#### Records supplied ####
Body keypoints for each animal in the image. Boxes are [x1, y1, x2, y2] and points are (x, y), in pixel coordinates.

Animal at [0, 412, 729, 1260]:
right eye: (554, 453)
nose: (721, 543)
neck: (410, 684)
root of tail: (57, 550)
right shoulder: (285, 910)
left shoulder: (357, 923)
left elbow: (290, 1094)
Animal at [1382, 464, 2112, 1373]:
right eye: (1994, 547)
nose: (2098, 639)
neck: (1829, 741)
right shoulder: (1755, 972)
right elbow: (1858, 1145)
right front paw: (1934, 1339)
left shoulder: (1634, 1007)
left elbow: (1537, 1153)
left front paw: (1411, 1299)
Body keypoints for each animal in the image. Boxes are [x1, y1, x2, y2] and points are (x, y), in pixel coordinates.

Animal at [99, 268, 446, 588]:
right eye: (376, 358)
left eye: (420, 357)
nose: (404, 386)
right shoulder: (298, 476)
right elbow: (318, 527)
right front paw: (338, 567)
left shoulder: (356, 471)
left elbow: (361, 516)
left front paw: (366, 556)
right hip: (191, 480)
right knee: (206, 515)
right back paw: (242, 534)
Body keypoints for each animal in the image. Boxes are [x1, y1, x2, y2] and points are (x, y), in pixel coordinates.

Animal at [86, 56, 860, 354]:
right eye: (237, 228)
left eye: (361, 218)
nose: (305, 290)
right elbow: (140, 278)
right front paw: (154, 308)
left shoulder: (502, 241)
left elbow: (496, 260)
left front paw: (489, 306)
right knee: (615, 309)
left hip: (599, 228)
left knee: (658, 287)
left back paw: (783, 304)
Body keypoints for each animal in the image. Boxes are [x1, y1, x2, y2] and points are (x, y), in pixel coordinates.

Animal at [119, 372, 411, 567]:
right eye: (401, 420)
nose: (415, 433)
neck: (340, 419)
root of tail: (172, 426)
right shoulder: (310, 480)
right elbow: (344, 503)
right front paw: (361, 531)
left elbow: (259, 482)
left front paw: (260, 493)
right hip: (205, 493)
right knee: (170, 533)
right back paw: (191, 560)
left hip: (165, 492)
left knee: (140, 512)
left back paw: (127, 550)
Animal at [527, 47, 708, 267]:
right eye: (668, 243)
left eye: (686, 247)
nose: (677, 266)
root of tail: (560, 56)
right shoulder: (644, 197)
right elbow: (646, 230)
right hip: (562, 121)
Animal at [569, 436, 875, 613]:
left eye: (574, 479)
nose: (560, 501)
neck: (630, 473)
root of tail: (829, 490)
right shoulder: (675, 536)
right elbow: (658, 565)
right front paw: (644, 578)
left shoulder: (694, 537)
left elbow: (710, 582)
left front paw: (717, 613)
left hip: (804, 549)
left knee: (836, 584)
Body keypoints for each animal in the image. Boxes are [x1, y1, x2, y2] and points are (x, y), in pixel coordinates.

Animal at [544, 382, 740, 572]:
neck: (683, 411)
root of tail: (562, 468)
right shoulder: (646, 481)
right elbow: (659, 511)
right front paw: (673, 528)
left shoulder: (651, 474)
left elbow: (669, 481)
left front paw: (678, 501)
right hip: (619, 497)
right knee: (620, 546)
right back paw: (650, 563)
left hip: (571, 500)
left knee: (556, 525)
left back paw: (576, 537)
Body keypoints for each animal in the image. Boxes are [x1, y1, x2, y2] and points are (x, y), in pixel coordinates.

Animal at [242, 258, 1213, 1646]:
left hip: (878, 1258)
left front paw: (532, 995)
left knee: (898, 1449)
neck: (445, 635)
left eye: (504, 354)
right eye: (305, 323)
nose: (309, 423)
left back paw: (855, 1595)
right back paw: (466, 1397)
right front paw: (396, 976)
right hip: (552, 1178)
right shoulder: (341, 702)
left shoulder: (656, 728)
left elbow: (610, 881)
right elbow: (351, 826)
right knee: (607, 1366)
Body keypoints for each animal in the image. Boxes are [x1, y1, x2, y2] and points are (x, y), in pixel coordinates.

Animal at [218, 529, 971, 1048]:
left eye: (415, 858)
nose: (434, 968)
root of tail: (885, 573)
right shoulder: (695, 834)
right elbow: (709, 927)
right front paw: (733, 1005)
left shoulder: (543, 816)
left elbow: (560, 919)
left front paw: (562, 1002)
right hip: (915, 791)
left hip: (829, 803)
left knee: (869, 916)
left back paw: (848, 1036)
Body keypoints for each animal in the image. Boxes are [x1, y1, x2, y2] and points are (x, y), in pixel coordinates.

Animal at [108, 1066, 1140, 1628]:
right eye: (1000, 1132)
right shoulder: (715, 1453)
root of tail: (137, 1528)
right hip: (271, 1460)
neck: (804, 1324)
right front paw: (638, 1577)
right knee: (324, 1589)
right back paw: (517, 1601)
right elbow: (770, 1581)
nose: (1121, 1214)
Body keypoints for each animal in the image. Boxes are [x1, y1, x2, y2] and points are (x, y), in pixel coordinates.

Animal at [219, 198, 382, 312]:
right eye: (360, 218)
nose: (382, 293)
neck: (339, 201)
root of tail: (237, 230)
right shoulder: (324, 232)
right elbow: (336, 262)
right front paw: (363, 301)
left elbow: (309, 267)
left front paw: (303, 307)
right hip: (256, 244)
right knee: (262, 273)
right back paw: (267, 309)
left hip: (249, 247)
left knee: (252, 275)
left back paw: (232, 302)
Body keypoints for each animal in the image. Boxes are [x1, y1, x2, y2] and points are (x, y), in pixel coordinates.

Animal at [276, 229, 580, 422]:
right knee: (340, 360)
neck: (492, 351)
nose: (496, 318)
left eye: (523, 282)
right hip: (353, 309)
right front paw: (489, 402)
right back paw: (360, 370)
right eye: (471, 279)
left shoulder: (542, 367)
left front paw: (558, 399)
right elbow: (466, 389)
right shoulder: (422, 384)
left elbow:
####
Beginning at the top of the data, extract each line through the line containing "right back paw: (242, 534)" and return those lines exactly, with nothing added.

Body keypoints for each animal in the image. Boxes are [x1, y1, x2, y2] and points are (x, y), in pixel coordinates.

Animal at [0, 412, 729, 1260]:
right eye: (554, 453)
nose: (721, 543)
neck: (410, 684)
root of tail: (57, 550)
right shoulder: (285, 910)
left shoulder: (357, 923)
left elbow: (290, 1094)
Animal at [1382, 464, 2112, 1373]:
right eye: (1994, 547)
nose: (2098, 639)
neck: (1829, 741)
right shoulder: (1755, 972)
right elbow: (1858, 1145)
right front paw: (1934, 1339)
left shoulder: (1634, 1007)
left elbow: (1537, 1153)
left front paw: (1411, 1299)
Body keypoints for each animal in the image. Boxes are [x1, y1, x2, y2] and points are (x, y), in pixel coordinates.

Animal at [99, 268, 446, 588]:
right eye: (376, 358)
left eye: (420, 357)
nose: (404, 386)
right shoulder: (298, 476)
right elbow: (318, 527)
right front paw: (338, 567)
left shoulder: (356, 471)
left elbow: (361, 516)
left front paw: (366, 556)
right hip: (191, 480)
right knee: (206, 515)
right back paw: (242, 534)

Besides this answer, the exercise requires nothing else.